‘Mr. Sam’, by his entire name Samuel Moore Walton is the founder of Walmart, the 1990s’ biggest retail chain in the world, and, in 2010, named the world’s largest company.

     Sam Walton was born in 1918 in Kingfisher, Oklahoma. In 1940 he graduated University of Missouri in Columbia, with a degree in economics. He started his career in retail business by getting employed at J.C. Penney Company, in Des Moines, Iowa, a modest enterprise at the time. 

     During World War II, Walton served in an intelligence unit. In 1945, on leaving the military, together with his wife, he moved out to Newport, Arkansas, where, thanks to a loan obtained from his father-in-law, he opened a little store. That was the time of the post-war years when the American economy started to thrive, and, as a result, the average American had access to a variety of home appliances and fashionable items; the free time became a commodity, and generally, life’s optimism started to flourish in a real baby-boom.

     In 1950, the Waltons arrived in Bentonville, Arkansas, a little town located at the intersection of three states, Kansas, Oklahoma, and Missouri. Here, Sam opened a Ben Franklin store on Walton 5 & 10, located in the town centre. That was a variety store which was selling housewares, hosiery, candy, lingerie, stationery, toiletries, and toys. The 1950s was the decade in which the prosperity of the previous time made further inroads (e.g. Americans were acquiring TVs and cars in record numbers); additionally, the highway system between the states became functional, thus paving the way for various road side opportunities. 

       Sam Walton became an established figure in the small town of North-West Arkansans, he was a member of the city council and in 1961 he purchased the Bank of Bentonville. One year later, at the age of 44, he opened in Rogers, Arkansas his first retail store, Walmart, named like this by the first store manager of the Walton 5 & 10. The name contains Walton’s name and mart, the short version of the word market, the place where people go and buy things. Indeed, the 1960s was a decade that established the market culture, consequently, led to a retail revolution, as in these years an explosion of large self- serve discount stores was recorded.

       With the establishment of his first Walmart shop in 1962, Sam Walton proved that  large discount stores could take firm bases in small, rural areas. His chain, which put together two philosophies otherwise impossible to combine, good services at lower prices, spread throughout the 1960s in the surrounding states, whereas the next decade witnessed its growth into a national chain, which would have its own distribution centre, which would offer complete services, ranging from pharmacies, car care, to jewellery. 

       The 1980s brought constant growth to Walmart, expressed in new concept stores (Sam’s Club, based on membership and bulk quantities purchase, and the so-called super centres, the place where the customer could find the complete range of merchandise for his person, life, and work), and in technological innovations (e.g. the introduction of the bar code scanning and the establishment of Walmart Satellite Network).

         Walmart spread in other Southern American countries such as Mexico, Argentina, and on other continents (e.g. in China) in the 1990s, whereas the years 2000 brought the  idea of accessibility to the next level, the world of the online.
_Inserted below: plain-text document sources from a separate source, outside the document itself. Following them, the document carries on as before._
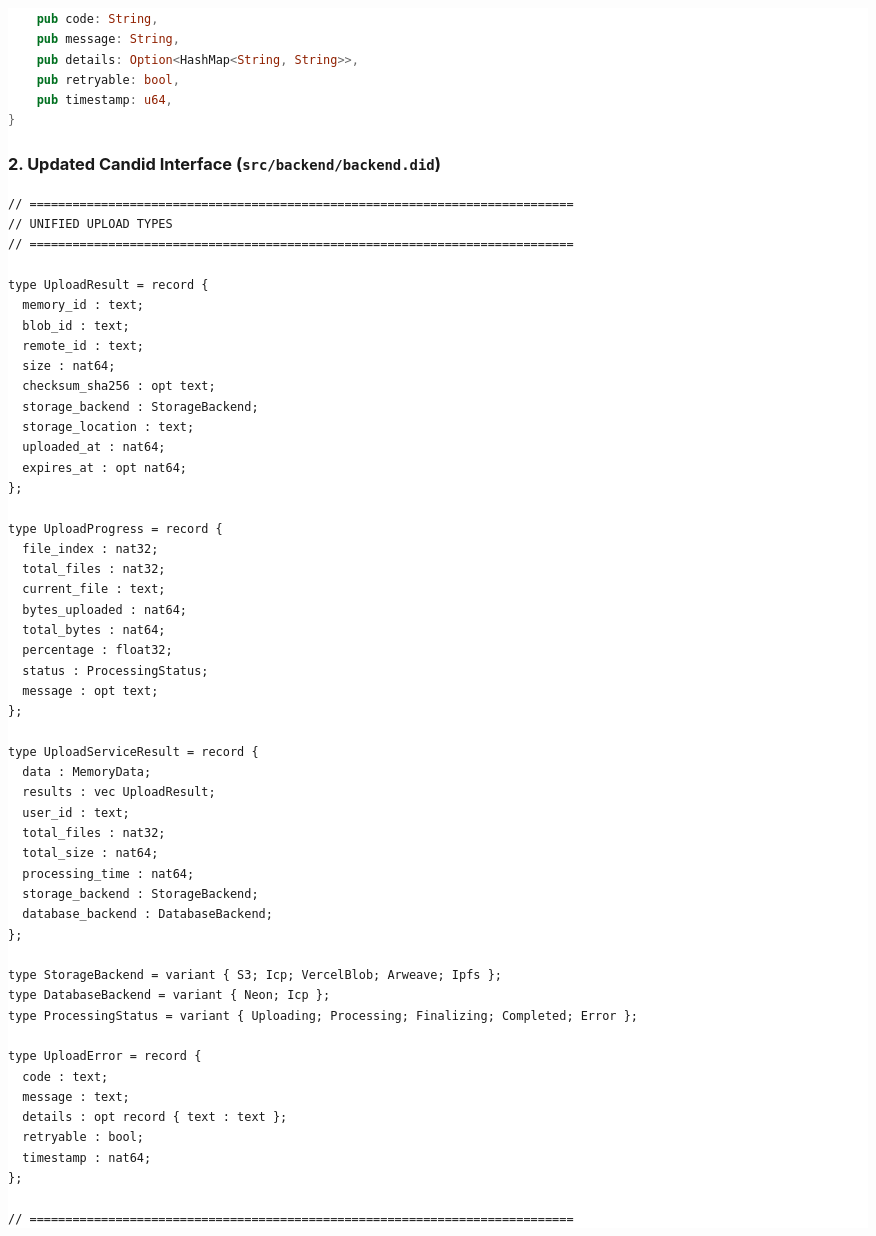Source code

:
 ```rust
    pub code: String,
    pub message: String,
    pub details: Option<HashMap<String, String>>,
    pub retryable: bool,
    pub timestamp: u64,
}
```

### **2. Updated Candid Interface** (`src/backend/backend.did`)

```candid
// ============================================================================
// UNIFIED UPLOAD TYPES
// ============================================================================

type UploadResult = record {
  memory_id : text;
  blob_id : text;
  remote_id : text;
  size : nat64;
  checksum_sha256 : opt text;
  storage_backend : StorageBackend;
  storage_location : text;
  uploaded_at : nat64;
  expires_at : opt nat64;
};

type UploadProgress = record {
  file_index : nat32;
  total_files : nat32;
  current_file : text;
  bytes_uploaded : nat64;
  total_bytes : nat64;
  percentage : float32;
  status : ProcessingStatus;
  message : opt text;
};

type UploadServiceResult = record {
  data : MemoryData;
  results : vec UploadResult;
  user_id : text;
  total_files : nat32;
  total_size : nat64;
  processing_time : nat64;
  storage_backend : StorageBackend;
  database_backend : DatabaseBackend;
};

type StorageBackend = variant { S3; Icp; VercelBlob; Arweave; Ipfs };
type DatabaseBackend = variant { Neon; Icp };
type ProcessingStatus = variant { Uploading; Processing; Finalizing; Completed; Error };

type UploadError = record {
  code : text;
  message : text;
  details : opt record { text : text };
  retryable : bool;
  timestamp : nat64;
};

// ============================================================================
```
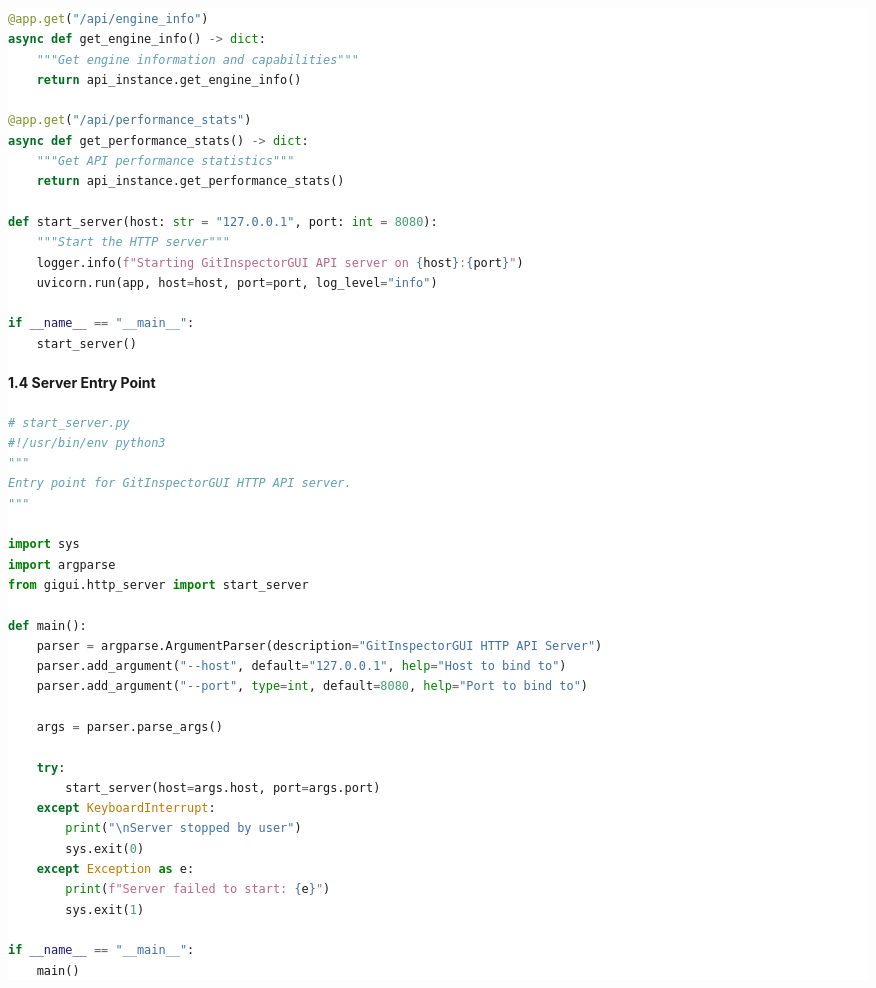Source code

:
 ```python
@app.get("/api/engine_info")
async def get_engine_info() -> dict:
    """Get engine information and capabilities"""
    return api_instance.get_engine_info()

@app.get("/api/performance_stats")
async def get_performance_stats() -> dict:
    """Get API performance statistics"""
    return api_instance.get_performance_stats()

def start_server(host: str = "127.0.0.1", port: int = 8080):
    """Start the HTTP server"""
    logger.info(f"Starting GitInspectorGUI API server on {host}:{port}")
    uvicorn.run(app, host=host, port=port, log_level="info")

if __name__ == "__main__":
    start_server()
```

#### 1.4 Server Entry Point
```python
# start_server.py
#!/usr/bin/env python3
"""
Entry point for GitInspectorGUI HTTP API server.
"""

import sys
import argparse
from gigui.http_server import start_server

def main():
    parser = argparse.ArgumentParser(description="GitInspectorGUI HTTP API Server")
    parser.add_argument("--host", default="127.0.0.1", help="Host to bind to")
    parser.add_argument("--port", type=int, default=8080, help="Port to bind to")
    
    args = parser.parse_args()
    
    try:
        start_server(host=args.host, port=args.port)
    except KeyboardInterrupt:
        print("\nServer stopped by user")
        sys.exit(0)
    except Exception as e:
        print(f"Server failed to start: {e}")
        sys.exit(1)

if __name__ == "__main__":
    main()
```
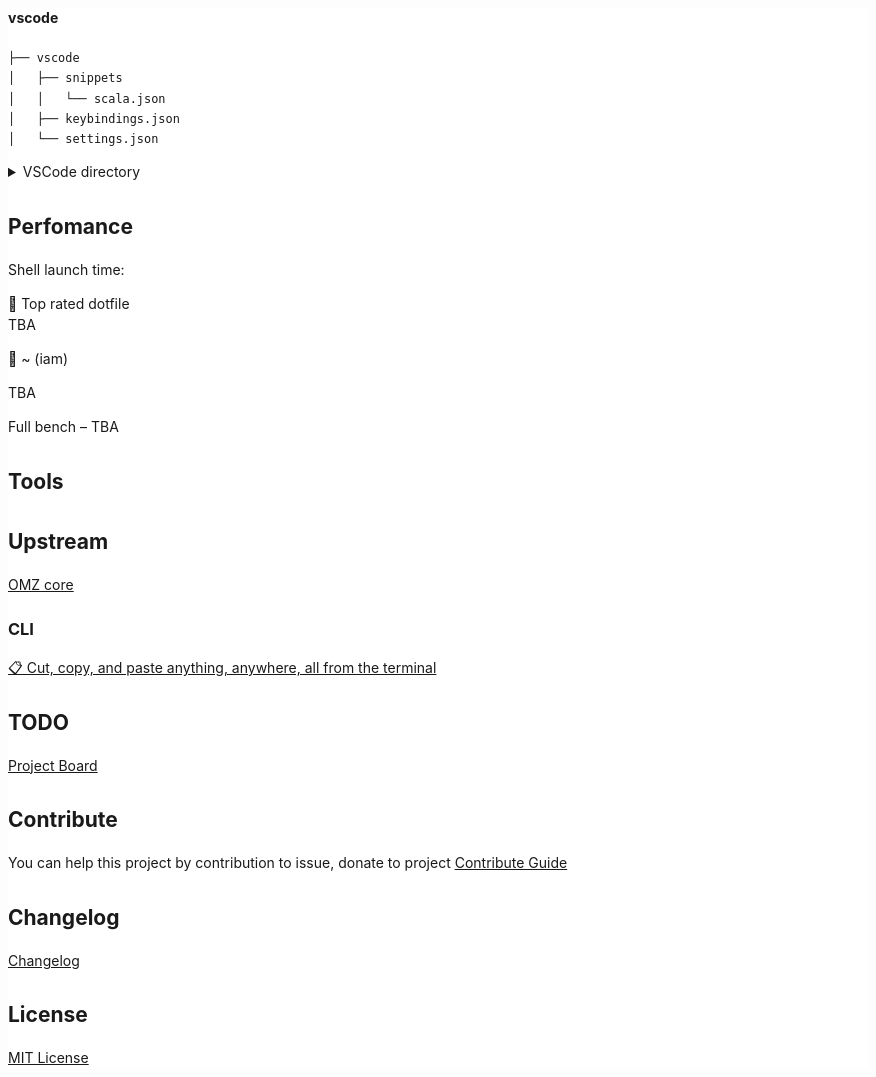 #### vscode

```shell
├── vscode
│   ├── snippets
│   │   └── scala.json
│   ├── keybindings.json
│   └── settings.json
```
<details><summary>VSCode directory</summary></details>

## Perfomance

Shell launch time:

🐢 Top rated dotfile  
TBA

🥇 ~ (iam)

TBA

Full bench – TBA

## Tools

## Upstream

[OMZ core](https://github.com/ohmyzsh/ohmyzsh/commits/master/lib)

### CLI

[📋 Cut, copy, and paste anything, anywhere, all from the terminal](https://github.com/Slackadays/Clipboard)
[](https://github.com/casey/just)

## TODO

[Project Board](https://github.com/users/Jacke/projects/1)

## Contribute

You can help this project by contribution to issue, donate to project
[Contribute Guide](./CONTRIBUTE.md)

## Changelog

[Changelog](./CHANGELOG.md)

## License

[MIT License](./LICENSE)
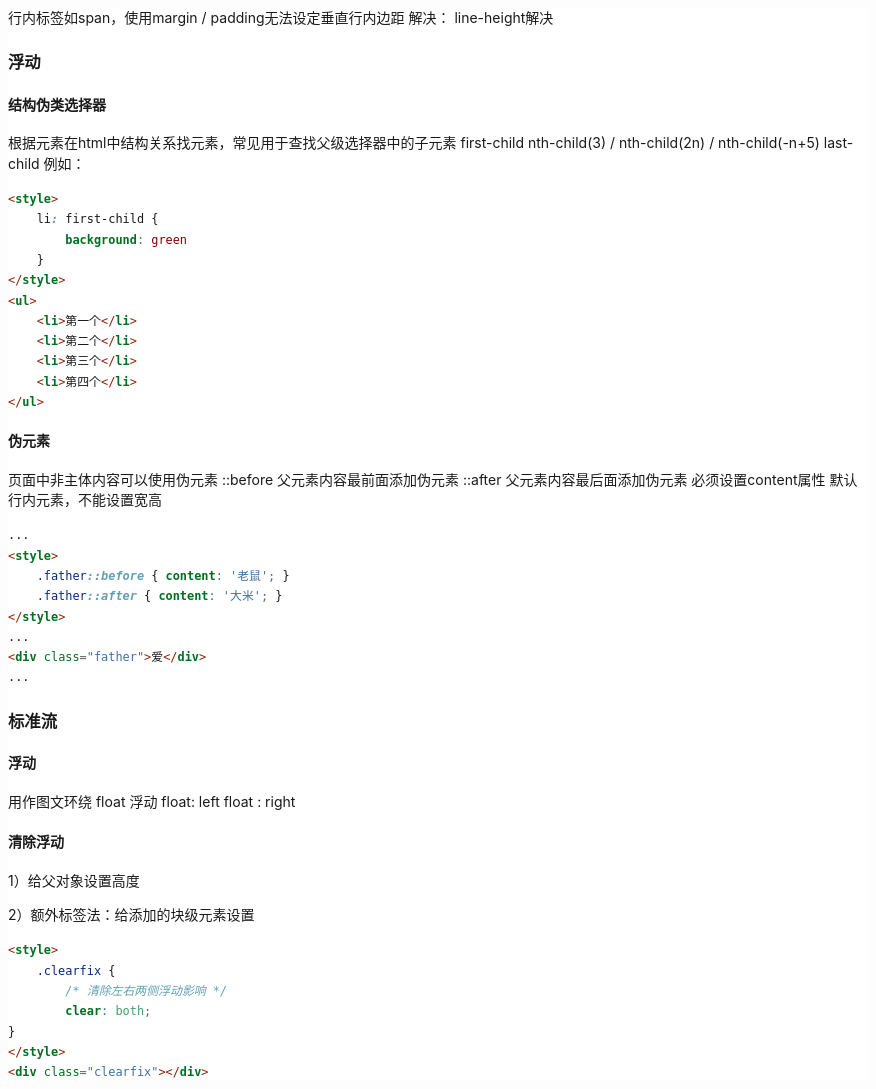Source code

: 行内标签如span，使用margin / padding无法设定垂直行内边距 解决： line-height解决

### 浮动

#### 结构伪类选择器

根据元素在html中结构关系找元素，常见用于查找父级选择器中的子元素 first-child nth-child(3) / nth-child(2n) / nth-child(-n+5) last-child 例如：

```html
<style>
	li: first-child {
		background: green
	}
</style>
<ul>
	<li>第一个</li>
	<li>第二个</li>
	<li>第三个</li>
	<li>第四个</li>
</ul>
```

#### 伪元素

页面中非主体内容可以使用伪元素 ::before 父元素内容最前面添加伪元素 ::after 父元素内容最后面添加伪元素 必须设置content属性 默认行内元素，不能设置宽高

```html
...
<style>
	.father::before { content: '老鼠'; }
	.father::after { content: '大米'; }
</style>
...
<div class="father">爱</div>
...
```

### 标准流

#### 浮动

用作图文环绕 float 浮动 float: left float : right

#### 清除浮动

1）给父对象设置高度

2）额外标签法：给添加的块级元素设置

```html
<style>
	.clearfix {
		/* 清除左右两侧浮动影响 */
		clear: both;	
}
</style>
<div class="clearfix"></div>
```
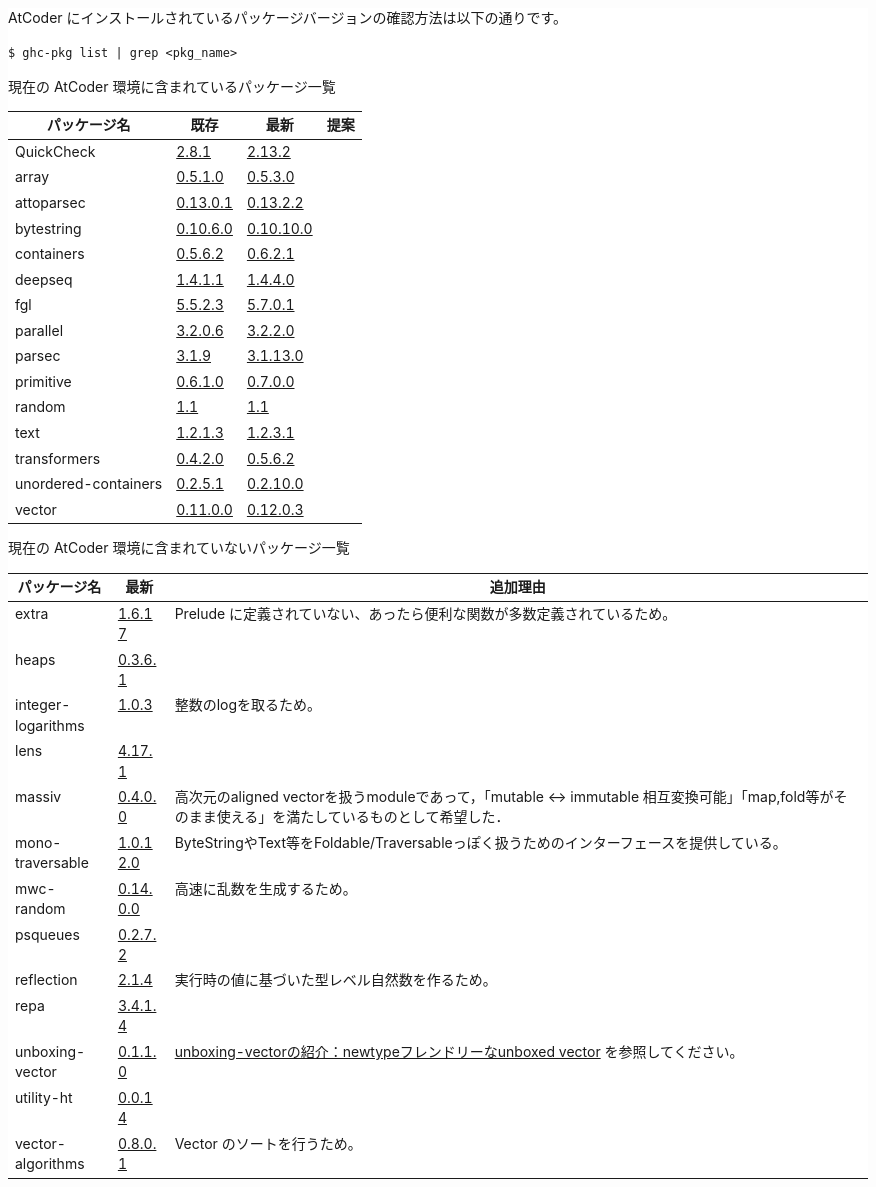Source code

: AtCoder にインストールされているパッケージバージョンの確認方法は以下の通りです。

```
$ ghc-pkg list | grep <pkg_name>
```

現在の AtCoder 環境に含まれているパッケージ一覧

パッケージ名 | 既存 | 最新 | 提案
-----------|-----|------|-----
QuickCheck | [2.8.1](https://hackage.haskell.org/package/QuickCheck-2.8.1) | [2.13.2](https://hackage.haskell.org/package/QuickCheck-2.13.2)
array | [0.5.1.0](https://hackage.haskell.org/package/array-0.5.1.0) | [0.5.3.0](https://hackage.haskell.org/package/array-0.5.3.0)
attoparsec | [0.13.0.1](https://hackage.haskell.org/package/attoparsec-0.13.0.1) | [0.13.2.2](https://hackage.haskell.org/package/attoparsec-0.13.2.2)
bytestring | [0.10.6.0](https://hackage.haskell.org/package/bytestring-0.10.6.0) | [0.10.10.0](https://hackage.haskell.org/package/bytestring-0.10.10.0)
containers | [0.5.6.2](https://hackage.haskell.org/package/containers-0.5.6.2) | [0.6.2.1](https://hackage.haskell.org/package/containers-0.6.2.1)
deepseq | [1.4.1.1](https://hackage.haskell.org/package/deepseq-1.4.1.1) | [1.4.4.0](https://hackage.haskell.org/package/deepseq-1.4.4.0)
fgl | [5.5.2.3](https://hackage.haskell.org/package/fgl-5.5.2.3) | [5.7.0.1](https://hackage.haskell.org/package/fgl-5.7.0.1)
parallel | [3.2.0.6](https://hackage.haskell.org/package/parallel-3.2.0.6) | [3.2.2.0](https://hackage.haskell.org/package/parallel-3.2.2.0)
parsec | [3.1.9](https://hackage.haskell.org/package/parsec-3.1.9) | [3.1.13.0](https://hackage.haskell.org/package/parsec-3.1.13.0)
primitive | [0.6.1.0](https://hackage.haskell.org/package/primitive-0.6.1.0) | [0.7.0.0](https://hackage.haskell.org/package/primitive-0.7.0.0)
random | [1.1](https://hackage.haskell.org/package/random-1.1) | [1.1](https://hackage.haskell.org/package/random-1.1)
text | [1.2.1.3](https://hackage.haskell.org/package/text-1.2.1.3) | [1.2.3.1](https://hackage.haskell.org/package/text-1.2.3.1)
transformers | [0.4.2.0](https://hackage.haskell.org/package/transformers-0.4.2.0) | [0.5.6.2](https://hackage.haskell.org/package/transformers-0.5.6.2)
unordered-containers | [0.2.5.1](https://hackage.haskell.org/package/unordered-containers-0.2.5.1) | [0.2.10.0](https://hackage.haskell.org/package/unordered-containers-0.2.10.0)
vector | [0.11.0.0](https://hackage.haskell.org/package/vector-0.11.0.0) | [0.12.0.3](https://hackage.haskell.org/package/vector-0.12.0.3)

現在の AtCoder 環境に含まれていないパッケージ一覧

パッケージ名 | 最新 | 追加理由
-----------|------|--------
extra | [1.6.17](https://hackage.haskell.org/package/extra-1.6.17) | Prelude に定義されていない、あったら便利な関数が多数定義されているため。
heaps | [0.3.6.1](https://hackage.haskell.org/package/heaps-0.3.6.1)
integer-logarithms | [1.0.3](https://hackage.haskell.org/package/integer-logarithms-1.0.3) | 整数のlogを取るため。
lens | [4.17.1](https://hackage.haskell.org/package/lens-4.17.1)
massiv | [0.4.0.0](https://hackage.haskell.org/package/massiv-0.4.0.0) | 高次元のaligned vectorを扱うmoduleであって，「mutable <-> immutable 相互変換可能」「map,fold等がそのまま使える」を満たしているものとして希望した．
mono-traversable | [1.0.12.0](https://hackage.haskell.org/package/mono-traversable-1.0.12.0) | ByteStringやText等をFoldable/Traversableっぽく扱うためのインターフェースを提供している。
mwc-random | [0.14.0.0](https://hackage.haskell.org/package/mwc-random-0.14.0.0) | 高速に乱数を生成するため。
psqueues | [0.2.7.2](https://hackage.haskell.org/package/psqueues-0.2.7.2)
reflection | [2.1.4](https://hackage.haskell.org/package/reflection-2.1.4) | 実行時の値に基づいた型レベル自然数を作るため。
repa | [3.4.1.4](https://hackage.haskell.org/package/repa-3.4.1.4)
unboxing-vector | [0.1.1.0](https://hackage.haskell.org/package/unboxing-vector-0.1.1.0) | [unboxing-vectorの紹介：newtypeフレンドリーなunboxed vector](https://qiita.com/mod_poppo/items/cf6b66ff16464c170ac2) を参照してください。
utility-ht | [0.0.14](https://hackage.haskell.org/package/utility-ht)
vector-algorithms | [0.8.0.1](https://hackage.haskell.org/package/vector-algorithms-0.8.0.1) | Vector のソートを行うため。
The site-to-store programme allows customers to have their online purchases shipped to any of the Walmart store son the American territory. 

            Walmart’s success triggered the development of the small town of Bentonville and of the surrounding area. Bentonville, the place where Sam Walton started his extended retail business, and the host of the global Walmart retail’s headquarters to-day, saw significant economic development due to the fact that many of Walmart’s vendors (merchandise suppliers) opened their offices in the area in order to ensure a swift business connection with Walmart. This further led to a boom of real-estates in Bentonville and around, since all these entities needed office and conference space. 

         ‘Mr. Sam’ died in 1992, after fighting two types of cancer. His enterprise continued to cultivate his founding principles, namely, humbleness and dedication in serving the customer, boldness in finding new ways, even unconventional ones, to satisfy the customers, constant effort to improve the offer of items, as well as the relation with the partners and the customers. What is more relevant however, his personal business model outlived him to the extent that it still represents a viable business recipe. 

          Sam Walton has become the epitome of the modest servant, who could be found in the shop as early as at 4. 30 a.m., who drove the same red 1985 Ford pick up,  who lived in the same house since 1959, meaning long after he became one of the richest man in the USA.   

       As stated above, this personal humbleness was doubled by boldness in his activity.  One of his most important of his ten core business principles (which include appreciating and motivating the business partners and associates, listening to everyone in the company) is swimming upstream. In ‘Mr Sam’s’ own words, swimming upstream means to avoid conventional wisdom: “if everybody else is doing it one way, there’s a good chance you can find your niche by going in exactly the opposite direction“.


     Monte Harris, Images of America: Bentonville, Arcadia Publishing, Charleston, South Carolina, 2010, Chapter Six, Walmart Leads the Way, pp. 103, 109, 110, 111.